## [Цель]
В какой стране, согласно тексту о Корчном и Фишере, Фишер сыграл последний матч со Спасским в 1992 году?
┌─ Показанный текст
Вспоминал Корчной и о своем отказе поехать секундантом Петросяна на матч с Фишером (Буэнос-Айрес 1971): «Я сделал это прежде всего потому, что мне Фишеру в глаза стыдно было бы смотреть – ведь только что я сам принимал участие в матчах претендентов, боролся за первенство мира, а теперь вот приехал помогать другому. Получилось бы, что он прав, говоря, что все советские заодно. На меня тогда в Спорткомитете посмотрели немного странно: человеку предлагают за государственный счет поехать, да не куда-нибудь, а в Буэнос-Айрес, и он отказывается! А о том, что стиль Петросяна, его манера игры были мне не по душе, я действительно говорил на приеме в Спорткомитете, хотя и не в таких выражениях, какие мне позже стали приписывать…»
Уже после смерти американца мы снова беседовали с Корчным о роли, которую тот сыграл в шахматах. «Фишер всегда выступал против большинства, – сказал Виктор. – Всегда. Последний матч со Спасским в 1992 году он играл в Югославии. А ведь у него был выбор: он мог играть в Испании, в Германии, но предпочел Югославию. Почему? Известно ведь, в каких отношениях были тогда Соединенные Штаты с Югославией. Таким образом он выступил против всего мира. Случайно? Нет, в этом что-то было. Ведь этот человек выступил в свое время против всей советской шахматной школы в одиночку. В одиночку! Ведь в Рейкьявике, где он выиграл у Спасского, Ломбарди был у него только для того, чтобы писать от его имени протесты и заявления, Фишер даже не подпускал того к шахматам. А сколько он потом не играл? Двадцать лет! Да, я должен признать, что Фишер гений, если он после двадцатилетнего перерыва в 1992 году сел снова за шахматы и так играл. Правда, соперник его не был шибко мотивирован в том матче, это верно, но всё равно – ТАК играть!»
└─
┌─ Перечень записей
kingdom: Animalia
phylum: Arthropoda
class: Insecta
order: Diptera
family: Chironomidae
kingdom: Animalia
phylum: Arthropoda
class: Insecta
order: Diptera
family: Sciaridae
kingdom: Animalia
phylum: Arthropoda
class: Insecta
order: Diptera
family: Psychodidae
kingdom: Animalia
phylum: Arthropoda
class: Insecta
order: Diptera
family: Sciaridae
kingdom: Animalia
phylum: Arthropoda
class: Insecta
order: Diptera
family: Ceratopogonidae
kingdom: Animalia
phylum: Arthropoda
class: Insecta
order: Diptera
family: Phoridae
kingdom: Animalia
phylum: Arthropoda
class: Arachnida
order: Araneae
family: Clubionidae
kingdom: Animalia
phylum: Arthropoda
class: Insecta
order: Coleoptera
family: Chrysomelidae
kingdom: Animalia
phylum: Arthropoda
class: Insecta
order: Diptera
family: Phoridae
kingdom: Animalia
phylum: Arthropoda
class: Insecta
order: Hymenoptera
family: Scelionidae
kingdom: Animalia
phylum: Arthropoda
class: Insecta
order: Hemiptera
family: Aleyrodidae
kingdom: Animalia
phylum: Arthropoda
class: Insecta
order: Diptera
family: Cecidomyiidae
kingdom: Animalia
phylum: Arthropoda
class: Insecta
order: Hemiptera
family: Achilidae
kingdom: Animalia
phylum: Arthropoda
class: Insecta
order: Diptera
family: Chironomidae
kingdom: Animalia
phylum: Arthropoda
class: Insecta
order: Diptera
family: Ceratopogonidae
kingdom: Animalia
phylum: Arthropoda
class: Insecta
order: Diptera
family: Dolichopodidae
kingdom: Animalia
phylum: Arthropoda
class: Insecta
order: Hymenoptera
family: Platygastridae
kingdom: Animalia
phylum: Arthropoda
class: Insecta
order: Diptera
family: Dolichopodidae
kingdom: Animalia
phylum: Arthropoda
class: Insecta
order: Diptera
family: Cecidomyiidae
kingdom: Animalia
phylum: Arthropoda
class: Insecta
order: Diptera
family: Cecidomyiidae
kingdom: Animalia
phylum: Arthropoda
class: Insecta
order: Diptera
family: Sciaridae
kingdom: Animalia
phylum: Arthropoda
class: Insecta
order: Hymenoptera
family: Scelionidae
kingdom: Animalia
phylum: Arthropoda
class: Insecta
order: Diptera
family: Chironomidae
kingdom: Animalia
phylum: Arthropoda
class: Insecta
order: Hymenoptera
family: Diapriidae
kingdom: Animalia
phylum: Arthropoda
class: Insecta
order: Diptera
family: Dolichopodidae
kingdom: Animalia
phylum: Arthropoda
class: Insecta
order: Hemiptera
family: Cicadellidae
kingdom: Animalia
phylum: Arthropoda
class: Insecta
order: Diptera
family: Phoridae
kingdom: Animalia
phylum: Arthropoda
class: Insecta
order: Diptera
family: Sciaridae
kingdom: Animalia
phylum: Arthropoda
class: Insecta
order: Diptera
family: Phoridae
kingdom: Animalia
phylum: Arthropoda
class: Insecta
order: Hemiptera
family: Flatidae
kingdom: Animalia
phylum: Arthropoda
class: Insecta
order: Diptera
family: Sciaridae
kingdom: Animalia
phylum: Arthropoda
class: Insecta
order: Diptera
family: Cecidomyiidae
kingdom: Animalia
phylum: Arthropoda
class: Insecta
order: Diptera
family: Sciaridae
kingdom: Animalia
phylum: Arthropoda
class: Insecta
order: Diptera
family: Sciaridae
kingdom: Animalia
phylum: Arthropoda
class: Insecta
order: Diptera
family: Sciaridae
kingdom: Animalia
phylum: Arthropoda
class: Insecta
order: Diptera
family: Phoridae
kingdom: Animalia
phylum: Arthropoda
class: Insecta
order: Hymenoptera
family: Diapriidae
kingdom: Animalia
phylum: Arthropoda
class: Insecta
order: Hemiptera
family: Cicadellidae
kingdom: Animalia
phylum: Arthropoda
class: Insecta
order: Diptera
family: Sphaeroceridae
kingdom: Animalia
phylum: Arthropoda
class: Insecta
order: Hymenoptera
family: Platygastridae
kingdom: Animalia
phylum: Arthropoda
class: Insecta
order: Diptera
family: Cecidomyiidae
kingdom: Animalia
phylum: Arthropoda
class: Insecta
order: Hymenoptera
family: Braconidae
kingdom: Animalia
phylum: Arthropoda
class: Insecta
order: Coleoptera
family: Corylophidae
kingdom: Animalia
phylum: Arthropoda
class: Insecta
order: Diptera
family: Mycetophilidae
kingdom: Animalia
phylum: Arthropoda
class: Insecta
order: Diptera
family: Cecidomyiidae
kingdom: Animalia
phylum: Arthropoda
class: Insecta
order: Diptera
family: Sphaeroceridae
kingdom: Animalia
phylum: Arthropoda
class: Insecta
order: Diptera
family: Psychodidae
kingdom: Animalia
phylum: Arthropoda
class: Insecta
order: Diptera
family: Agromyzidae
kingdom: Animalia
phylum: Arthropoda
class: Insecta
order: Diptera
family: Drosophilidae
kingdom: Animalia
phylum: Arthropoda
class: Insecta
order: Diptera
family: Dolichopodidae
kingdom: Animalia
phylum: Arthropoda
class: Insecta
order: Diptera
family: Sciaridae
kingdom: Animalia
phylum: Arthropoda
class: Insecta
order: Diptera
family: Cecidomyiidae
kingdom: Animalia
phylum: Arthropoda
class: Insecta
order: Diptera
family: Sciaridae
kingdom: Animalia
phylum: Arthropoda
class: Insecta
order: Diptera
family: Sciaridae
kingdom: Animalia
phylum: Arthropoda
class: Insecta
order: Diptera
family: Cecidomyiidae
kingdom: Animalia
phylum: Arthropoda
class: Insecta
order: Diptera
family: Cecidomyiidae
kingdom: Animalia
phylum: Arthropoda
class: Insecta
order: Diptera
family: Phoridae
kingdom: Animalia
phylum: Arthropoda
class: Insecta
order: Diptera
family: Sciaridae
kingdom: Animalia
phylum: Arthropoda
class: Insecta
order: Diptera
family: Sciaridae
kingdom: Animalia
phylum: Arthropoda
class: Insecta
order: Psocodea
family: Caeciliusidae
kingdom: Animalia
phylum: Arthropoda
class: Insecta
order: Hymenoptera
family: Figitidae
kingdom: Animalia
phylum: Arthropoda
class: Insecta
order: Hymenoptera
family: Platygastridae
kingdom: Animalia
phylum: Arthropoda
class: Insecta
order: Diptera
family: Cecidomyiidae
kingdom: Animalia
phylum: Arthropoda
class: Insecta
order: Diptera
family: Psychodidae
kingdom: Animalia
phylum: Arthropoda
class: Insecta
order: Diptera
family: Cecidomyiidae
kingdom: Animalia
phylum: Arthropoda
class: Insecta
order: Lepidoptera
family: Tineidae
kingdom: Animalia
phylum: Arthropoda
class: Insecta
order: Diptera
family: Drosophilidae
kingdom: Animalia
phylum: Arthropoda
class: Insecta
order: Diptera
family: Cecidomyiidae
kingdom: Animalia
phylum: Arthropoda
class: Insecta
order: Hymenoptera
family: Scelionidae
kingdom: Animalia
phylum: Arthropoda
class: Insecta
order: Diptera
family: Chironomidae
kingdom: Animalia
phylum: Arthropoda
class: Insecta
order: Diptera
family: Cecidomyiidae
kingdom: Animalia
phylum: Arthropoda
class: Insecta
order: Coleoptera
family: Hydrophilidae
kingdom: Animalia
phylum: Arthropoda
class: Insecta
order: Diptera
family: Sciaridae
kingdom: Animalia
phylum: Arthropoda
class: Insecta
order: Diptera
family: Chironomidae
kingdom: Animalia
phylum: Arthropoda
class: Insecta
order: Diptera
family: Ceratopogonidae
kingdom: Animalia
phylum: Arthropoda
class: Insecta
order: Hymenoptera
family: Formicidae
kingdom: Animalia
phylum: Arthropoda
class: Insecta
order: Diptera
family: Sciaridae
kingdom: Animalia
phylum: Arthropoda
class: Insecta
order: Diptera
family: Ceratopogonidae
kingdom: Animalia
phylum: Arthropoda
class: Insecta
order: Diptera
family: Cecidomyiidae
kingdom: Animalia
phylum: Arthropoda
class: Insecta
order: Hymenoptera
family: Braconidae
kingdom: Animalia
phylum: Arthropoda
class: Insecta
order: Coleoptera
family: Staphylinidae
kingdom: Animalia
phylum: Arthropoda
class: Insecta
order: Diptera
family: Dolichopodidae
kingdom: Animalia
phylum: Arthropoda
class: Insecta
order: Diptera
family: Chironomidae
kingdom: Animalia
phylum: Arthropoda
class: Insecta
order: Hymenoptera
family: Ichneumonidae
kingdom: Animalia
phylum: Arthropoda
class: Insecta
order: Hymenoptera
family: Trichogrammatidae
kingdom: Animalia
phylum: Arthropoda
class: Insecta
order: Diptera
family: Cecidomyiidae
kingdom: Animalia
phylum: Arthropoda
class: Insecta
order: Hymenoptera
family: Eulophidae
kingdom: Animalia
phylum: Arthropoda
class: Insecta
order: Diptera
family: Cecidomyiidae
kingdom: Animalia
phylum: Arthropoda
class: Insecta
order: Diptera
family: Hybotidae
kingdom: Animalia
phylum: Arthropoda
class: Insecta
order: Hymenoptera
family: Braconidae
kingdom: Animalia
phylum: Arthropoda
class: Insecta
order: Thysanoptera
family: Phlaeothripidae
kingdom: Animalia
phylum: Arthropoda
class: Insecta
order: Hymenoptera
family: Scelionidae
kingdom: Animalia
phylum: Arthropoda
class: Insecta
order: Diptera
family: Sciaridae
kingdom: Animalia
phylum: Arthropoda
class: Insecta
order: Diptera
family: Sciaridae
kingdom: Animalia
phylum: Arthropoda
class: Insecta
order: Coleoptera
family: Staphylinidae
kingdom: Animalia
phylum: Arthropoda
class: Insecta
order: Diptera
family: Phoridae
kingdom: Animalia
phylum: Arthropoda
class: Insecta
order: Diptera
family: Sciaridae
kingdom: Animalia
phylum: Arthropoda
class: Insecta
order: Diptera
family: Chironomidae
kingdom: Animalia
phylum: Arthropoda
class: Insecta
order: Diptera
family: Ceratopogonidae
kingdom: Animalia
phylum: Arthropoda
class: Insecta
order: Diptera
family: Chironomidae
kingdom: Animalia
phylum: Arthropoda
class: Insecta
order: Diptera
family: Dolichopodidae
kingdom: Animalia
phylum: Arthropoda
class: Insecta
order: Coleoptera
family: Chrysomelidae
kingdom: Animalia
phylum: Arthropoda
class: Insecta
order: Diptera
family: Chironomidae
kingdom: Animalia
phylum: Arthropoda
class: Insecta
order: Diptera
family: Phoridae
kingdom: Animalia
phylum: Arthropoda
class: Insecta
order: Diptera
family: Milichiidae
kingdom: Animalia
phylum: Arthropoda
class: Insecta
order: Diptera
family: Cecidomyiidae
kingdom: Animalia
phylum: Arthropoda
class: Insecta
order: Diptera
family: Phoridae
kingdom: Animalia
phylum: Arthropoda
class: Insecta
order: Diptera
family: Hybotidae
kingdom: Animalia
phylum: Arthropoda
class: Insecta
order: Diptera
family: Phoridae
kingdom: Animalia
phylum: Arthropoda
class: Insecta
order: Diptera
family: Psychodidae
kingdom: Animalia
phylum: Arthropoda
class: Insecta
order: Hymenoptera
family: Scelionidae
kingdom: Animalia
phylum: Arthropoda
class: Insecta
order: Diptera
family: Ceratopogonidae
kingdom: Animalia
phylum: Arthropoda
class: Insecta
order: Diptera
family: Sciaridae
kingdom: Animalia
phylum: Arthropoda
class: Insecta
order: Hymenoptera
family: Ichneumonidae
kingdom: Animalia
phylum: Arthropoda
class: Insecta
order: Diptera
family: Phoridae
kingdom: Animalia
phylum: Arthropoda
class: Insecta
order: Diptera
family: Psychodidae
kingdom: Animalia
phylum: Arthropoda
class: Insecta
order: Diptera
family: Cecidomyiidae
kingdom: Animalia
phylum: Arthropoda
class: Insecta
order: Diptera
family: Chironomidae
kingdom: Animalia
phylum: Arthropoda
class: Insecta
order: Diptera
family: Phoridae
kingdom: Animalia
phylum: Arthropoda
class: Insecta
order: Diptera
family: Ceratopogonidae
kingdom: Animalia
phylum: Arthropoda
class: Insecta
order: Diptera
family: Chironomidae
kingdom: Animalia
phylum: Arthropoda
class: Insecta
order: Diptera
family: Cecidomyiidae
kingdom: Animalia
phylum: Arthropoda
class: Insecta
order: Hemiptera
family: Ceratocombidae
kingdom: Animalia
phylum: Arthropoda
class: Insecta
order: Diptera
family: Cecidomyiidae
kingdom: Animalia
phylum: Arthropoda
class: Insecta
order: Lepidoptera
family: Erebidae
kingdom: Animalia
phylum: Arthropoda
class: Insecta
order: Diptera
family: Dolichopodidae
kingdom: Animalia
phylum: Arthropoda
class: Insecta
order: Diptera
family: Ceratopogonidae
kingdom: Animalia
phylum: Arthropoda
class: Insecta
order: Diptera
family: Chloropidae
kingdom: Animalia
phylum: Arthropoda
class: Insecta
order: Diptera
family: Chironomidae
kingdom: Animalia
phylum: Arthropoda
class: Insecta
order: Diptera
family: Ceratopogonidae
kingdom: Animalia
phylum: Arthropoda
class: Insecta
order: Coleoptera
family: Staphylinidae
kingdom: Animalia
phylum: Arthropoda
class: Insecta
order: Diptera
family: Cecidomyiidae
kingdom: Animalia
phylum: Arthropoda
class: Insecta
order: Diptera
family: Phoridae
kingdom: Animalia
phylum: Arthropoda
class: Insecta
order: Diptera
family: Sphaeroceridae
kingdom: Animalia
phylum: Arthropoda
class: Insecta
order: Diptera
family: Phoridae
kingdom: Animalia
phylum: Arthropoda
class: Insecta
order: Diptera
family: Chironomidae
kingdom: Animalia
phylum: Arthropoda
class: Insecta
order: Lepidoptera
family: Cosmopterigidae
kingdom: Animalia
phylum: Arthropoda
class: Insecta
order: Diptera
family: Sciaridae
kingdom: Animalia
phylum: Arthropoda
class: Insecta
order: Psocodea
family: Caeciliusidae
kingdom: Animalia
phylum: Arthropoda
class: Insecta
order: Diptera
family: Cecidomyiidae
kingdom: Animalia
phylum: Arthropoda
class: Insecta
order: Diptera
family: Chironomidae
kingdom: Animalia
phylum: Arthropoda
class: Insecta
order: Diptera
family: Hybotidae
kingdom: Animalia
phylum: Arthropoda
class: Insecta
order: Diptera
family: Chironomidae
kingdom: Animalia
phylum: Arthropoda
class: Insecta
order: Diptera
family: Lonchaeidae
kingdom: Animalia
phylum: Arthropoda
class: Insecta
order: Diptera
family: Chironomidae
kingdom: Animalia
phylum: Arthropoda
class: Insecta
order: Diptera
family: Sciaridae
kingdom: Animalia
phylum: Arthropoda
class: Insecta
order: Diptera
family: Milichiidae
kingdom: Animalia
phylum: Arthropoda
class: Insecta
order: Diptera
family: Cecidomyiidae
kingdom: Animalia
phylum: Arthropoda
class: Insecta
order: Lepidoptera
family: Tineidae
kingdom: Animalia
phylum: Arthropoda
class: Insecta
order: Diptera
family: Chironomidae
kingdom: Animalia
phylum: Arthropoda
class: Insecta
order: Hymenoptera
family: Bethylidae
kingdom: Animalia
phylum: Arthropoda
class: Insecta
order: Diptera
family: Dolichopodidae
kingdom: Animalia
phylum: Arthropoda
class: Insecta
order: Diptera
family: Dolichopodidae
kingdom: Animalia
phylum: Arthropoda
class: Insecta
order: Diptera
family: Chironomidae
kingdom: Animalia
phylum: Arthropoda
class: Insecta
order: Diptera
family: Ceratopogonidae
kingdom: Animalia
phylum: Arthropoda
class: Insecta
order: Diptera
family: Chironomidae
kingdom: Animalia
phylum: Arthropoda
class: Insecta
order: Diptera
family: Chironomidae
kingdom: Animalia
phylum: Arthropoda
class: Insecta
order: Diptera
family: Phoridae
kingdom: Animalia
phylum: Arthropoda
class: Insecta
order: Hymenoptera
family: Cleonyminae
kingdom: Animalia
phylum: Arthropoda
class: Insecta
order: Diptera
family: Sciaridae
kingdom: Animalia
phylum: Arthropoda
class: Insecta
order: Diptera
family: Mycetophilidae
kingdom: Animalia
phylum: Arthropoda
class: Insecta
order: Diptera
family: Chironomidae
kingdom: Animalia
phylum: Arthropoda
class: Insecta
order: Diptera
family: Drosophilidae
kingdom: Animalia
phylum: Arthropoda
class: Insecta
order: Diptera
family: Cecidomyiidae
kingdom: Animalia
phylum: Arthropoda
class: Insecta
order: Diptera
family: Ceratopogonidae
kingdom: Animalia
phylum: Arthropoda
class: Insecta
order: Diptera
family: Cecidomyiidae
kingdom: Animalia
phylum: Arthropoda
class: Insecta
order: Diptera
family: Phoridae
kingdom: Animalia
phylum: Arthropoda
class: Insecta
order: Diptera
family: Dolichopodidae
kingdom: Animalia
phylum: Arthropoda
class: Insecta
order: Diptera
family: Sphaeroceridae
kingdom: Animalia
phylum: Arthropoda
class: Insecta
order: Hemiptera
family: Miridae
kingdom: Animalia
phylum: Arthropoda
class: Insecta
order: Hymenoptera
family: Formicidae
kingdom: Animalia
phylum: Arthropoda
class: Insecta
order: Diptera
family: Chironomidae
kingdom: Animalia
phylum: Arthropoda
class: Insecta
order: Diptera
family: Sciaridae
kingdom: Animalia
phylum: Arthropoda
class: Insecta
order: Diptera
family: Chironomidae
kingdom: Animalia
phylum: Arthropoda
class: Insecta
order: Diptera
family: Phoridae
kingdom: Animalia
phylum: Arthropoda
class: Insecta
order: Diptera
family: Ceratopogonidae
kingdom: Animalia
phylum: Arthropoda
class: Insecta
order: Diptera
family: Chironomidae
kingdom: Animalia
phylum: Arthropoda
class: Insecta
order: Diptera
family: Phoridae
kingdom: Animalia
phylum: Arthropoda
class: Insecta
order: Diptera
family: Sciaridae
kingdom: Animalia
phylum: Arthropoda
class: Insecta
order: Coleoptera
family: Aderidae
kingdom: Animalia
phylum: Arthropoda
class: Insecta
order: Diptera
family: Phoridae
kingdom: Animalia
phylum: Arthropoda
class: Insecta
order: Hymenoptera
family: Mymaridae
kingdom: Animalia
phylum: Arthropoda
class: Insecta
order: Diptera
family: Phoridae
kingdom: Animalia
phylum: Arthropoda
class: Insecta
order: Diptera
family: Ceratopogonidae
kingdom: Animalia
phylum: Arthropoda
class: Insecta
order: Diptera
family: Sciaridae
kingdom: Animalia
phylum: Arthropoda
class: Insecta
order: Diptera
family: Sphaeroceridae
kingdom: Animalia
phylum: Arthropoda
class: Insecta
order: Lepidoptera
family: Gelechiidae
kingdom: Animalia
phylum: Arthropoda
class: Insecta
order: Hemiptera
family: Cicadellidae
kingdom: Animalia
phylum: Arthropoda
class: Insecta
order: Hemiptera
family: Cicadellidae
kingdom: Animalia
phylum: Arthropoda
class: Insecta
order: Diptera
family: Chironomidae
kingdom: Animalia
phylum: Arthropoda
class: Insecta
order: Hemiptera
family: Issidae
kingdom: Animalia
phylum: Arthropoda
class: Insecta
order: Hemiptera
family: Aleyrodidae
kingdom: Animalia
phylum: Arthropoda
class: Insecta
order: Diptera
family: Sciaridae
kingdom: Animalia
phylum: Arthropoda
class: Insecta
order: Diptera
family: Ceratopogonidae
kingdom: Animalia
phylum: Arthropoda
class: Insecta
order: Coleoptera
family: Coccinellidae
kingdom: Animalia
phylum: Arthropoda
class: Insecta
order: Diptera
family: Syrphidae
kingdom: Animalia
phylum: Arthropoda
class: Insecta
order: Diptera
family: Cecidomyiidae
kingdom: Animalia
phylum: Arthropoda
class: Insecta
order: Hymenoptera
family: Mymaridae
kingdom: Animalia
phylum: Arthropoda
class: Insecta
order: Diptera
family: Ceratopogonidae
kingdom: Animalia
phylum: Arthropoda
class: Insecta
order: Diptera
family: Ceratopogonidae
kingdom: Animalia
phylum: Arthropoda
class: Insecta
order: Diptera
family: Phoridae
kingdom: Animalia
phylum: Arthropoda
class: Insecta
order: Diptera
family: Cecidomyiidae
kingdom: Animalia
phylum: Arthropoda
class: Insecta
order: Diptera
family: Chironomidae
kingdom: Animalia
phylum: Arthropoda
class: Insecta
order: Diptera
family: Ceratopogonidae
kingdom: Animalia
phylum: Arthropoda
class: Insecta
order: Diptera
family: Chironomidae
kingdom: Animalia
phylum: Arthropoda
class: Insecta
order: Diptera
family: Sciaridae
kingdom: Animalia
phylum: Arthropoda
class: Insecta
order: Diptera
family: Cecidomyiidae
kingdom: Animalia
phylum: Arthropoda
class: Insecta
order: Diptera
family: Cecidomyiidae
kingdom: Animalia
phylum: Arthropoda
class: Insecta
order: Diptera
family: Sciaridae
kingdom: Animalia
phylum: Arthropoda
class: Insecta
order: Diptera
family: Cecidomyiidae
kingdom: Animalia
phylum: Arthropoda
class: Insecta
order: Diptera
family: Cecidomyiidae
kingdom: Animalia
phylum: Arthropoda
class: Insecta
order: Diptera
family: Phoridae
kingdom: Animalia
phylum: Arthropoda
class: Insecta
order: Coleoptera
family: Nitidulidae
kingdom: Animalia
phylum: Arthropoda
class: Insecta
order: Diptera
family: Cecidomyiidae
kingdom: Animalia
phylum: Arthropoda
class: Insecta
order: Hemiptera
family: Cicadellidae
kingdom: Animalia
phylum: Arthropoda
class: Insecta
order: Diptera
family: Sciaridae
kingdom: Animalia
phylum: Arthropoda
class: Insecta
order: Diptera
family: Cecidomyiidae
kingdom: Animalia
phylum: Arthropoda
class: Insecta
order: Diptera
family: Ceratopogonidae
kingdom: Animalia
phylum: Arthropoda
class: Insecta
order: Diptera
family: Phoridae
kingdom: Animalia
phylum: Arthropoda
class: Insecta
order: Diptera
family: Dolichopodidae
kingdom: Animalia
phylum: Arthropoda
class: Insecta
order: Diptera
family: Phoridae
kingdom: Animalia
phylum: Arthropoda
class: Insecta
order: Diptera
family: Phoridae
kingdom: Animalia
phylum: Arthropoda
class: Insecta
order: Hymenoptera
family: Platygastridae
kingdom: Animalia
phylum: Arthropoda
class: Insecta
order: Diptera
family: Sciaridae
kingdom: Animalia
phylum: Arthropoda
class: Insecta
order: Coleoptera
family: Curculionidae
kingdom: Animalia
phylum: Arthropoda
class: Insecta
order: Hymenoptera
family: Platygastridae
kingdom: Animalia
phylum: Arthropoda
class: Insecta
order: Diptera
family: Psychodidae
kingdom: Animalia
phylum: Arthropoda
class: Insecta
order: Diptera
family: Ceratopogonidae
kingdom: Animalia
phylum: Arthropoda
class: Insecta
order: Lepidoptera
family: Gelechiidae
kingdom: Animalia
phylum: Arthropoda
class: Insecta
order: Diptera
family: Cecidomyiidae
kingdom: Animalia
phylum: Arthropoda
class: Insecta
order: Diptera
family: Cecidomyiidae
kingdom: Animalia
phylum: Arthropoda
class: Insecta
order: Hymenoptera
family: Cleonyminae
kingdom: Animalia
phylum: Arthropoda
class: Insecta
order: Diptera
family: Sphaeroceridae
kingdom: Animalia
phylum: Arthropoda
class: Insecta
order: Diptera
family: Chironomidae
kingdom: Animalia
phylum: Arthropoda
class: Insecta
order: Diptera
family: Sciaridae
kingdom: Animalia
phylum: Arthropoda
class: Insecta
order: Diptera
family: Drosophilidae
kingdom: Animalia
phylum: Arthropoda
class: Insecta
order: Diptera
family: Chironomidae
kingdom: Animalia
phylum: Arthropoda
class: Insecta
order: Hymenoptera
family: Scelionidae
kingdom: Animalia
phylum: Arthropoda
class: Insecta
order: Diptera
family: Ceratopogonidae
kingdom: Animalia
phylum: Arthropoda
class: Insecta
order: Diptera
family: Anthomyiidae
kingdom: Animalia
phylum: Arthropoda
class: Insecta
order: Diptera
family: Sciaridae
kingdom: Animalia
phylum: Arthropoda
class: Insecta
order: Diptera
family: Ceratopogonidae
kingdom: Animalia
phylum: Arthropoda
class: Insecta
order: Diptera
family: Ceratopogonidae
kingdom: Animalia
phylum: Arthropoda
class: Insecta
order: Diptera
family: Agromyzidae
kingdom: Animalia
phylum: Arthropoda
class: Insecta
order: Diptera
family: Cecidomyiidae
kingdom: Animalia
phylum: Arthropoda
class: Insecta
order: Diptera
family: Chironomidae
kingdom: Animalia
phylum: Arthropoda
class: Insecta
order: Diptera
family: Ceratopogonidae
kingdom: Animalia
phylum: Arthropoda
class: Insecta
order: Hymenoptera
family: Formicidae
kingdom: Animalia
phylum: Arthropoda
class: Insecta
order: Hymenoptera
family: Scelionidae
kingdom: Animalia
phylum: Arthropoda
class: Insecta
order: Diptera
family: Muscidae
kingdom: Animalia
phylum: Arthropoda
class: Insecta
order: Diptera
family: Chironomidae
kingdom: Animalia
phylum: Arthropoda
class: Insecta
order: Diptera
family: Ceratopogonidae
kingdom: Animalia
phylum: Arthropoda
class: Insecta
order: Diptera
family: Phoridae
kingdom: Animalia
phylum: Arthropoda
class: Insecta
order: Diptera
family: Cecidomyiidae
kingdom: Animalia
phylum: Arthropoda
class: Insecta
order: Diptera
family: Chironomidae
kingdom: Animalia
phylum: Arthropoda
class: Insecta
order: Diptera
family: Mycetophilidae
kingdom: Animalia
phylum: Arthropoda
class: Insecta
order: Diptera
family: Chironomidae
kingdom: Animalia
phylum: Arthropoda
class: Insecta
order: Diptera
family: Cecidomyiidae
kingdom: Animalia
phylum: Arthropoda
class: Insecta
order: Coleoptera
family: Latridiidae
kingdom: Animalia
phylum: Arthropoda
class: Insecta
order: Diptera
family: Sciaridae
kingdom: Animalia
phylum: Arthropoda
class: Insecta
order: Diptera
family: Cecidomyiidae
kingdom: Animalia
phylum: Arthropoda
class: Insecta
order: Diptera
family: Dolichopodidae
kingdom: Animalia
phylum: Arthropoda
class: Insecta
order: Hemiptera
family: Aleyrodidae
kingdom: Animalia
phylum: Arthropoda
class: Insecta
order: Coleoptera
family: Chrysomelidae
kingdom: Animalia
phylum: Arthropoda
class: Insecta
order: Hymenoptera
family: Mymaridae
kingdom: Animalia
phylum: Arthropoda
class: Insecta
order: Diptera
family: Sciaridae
└─
## [Итоговый результат]
В Югославии.